Согласно покачав головой, жена сказала:

– Я тоже так подумала, Викторушка. Мне даже сдается, что Ванюша Стреляный неспроста к нам в гости приезжал. Помнишь? Давненько, весной. Он тогда ещё говорил: «За младшеньким смотрите повнимательней, а то по льдинам бегать до добра не доведет…» Не помнишь рази?

– Да помню, помню.

– Ну, так вот… – Жена посмотрела на погреб. – Только зачем же мясо-то ему? Серёжке.

– Невесту на Чёртовом Займище кормит, – невесело пошутил хозяин, вставая с бревна и потирая саднящую поясницу.

– Викторушка! – в спину уже сказала жена. – Тебе на ужин-то чего сготовить?

Остановившись около калитки, он хотел ответить, но отвлёкся: посмотрел на тёмно-красный наличник, сверкающий свежим покрасом.

– Банка краски стояла в сарайке. Ты не брала? А куда ж тогда она пропала?

– Так ты же красил… – Жена показала рукой на окно.

– Я одно только покрасил. Ты что, не видишь? – Виктор Емельянович сердито сплюнул. – Это что за дом такой? Мясо тянут из-под носа, краску тянут. Живёшь, как этот… как во вражеском стане!

За его спиной калитка хлопнула так, что воробьи горохом посыпались с дерева, стоящего через дорогу.

7

Стреляный Иван Касьянович, долгие годы тосковавший о своей любимой персиянке, в народе прозывался не иначе как Иван Персияныч. Он был ещё крепкий мужик, но уже со старческими странностями. Белую шляпу в городе купил, серебряную серьгу в ухо вдел и разгуливал в таком наряде, не замечая усмешек гидростроителей: свои-то привыкли давно.

Иногда, по случаю большого праздника – например, день рожденья Олеськи – он катал по тракту свою «белую принцессу» на лошадях в обнимку с цыганами. Но это случалось всё реже. Цыгане объезжали стороною развороченные бульдозерами беловодские долины, вырубленные рощи, захламленные сосняки.

В чайную на тракте – или в Гостиный двор – Иван Персияныч перестал заглядывать. Время лечит: затихла в сердце боль-мечта о персиянке. В мечтах сейчас одно: Олеську выдать замуж да внучка бы на коленях успеть покачать.

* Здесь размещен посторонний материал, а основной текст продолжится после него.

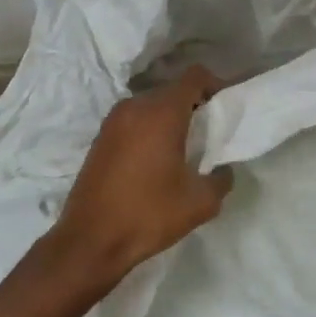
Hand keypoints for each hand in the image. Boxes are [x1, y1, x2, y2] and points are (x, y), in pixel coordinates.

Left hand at [50, 65, 233, 287]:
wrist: (90, 240)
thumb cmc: (148, 215)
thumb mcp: (200, 203)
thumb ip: (221, 179)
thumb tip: (222, 169)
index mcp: (162, 113)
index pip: (194, 76)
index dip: (215, 85)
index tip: (225, 108)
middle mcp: (135, 106)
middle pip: (173, 90)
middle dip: (194, 104)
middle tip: (209, 131)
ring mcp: (113, 120)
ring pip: (152, 104)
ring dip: (170, 117)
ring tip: (184, 147)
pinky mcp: (100, 137)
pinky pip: (134, 120)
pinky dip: (150, 128)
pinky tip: (156, 159)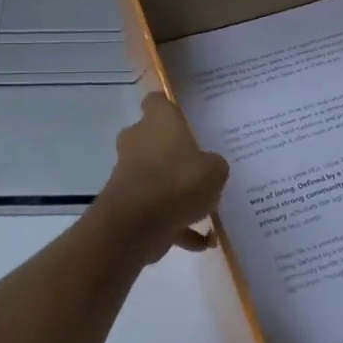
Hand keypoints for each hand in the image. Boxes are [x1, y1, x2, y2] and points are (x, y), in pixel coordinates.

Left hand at [93, 93, 229, 263]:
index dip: (172, 108)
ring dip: (177, 191)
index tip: (190, 119)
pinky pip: (157, 210)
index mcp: (158, 121)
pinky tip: (202, 241)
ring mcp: (129, 173)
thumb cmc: (178, 182)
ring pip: (157, 177)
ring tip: (207, 208)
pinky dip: (176, 224)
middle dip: (176, 153)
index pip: (158, 101)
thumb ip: (214, 165)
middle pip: (156, 139)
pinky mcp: (128, 203)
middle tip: (203, 164)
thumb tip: (209, 167)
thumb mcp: (215, 170)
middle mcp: (138, 141)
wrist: (136, 225)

Но однажды дёрнул чёрт – пришел в Гостиный двор за куревом. В деревню – показалось – далеко. Пришёл, два стакана чаю взял – душу отогреть. Сидел возле окошка, смаковал. А потом – слово за слово – Иван Персияныч разговорился с незнакомым рыжим парнем, сидящим за столиком напротив. Парень, как видно, сидел давненько; водку стаканами плескал в широкий рот – что кипяток на холодную каменку. Не пьянел. Держался независимо. На слово скуп, но руки – сразу видно – работящие. Две рыжих кувалды лежат на столе – в них даже стакана не видать.

Этот парень сам к нему подсел.

– Рюрик! – шутливо представился, пожимая ладонь Стреляного. – У меня серьёзный разговор. Но сначала, дедуля, по гранёной чарочке давай-ка долбанем… Что? Не пьёшь? А пиво? Эй, ребятишки! Пиво сюда и тарелку с вареными раками!.. Свежее? Нравится? Ну и дуй на здоровье. А разговор такой. У тебя товар, а у меня купец… Я понятно говорю? Что в тарелке увидел?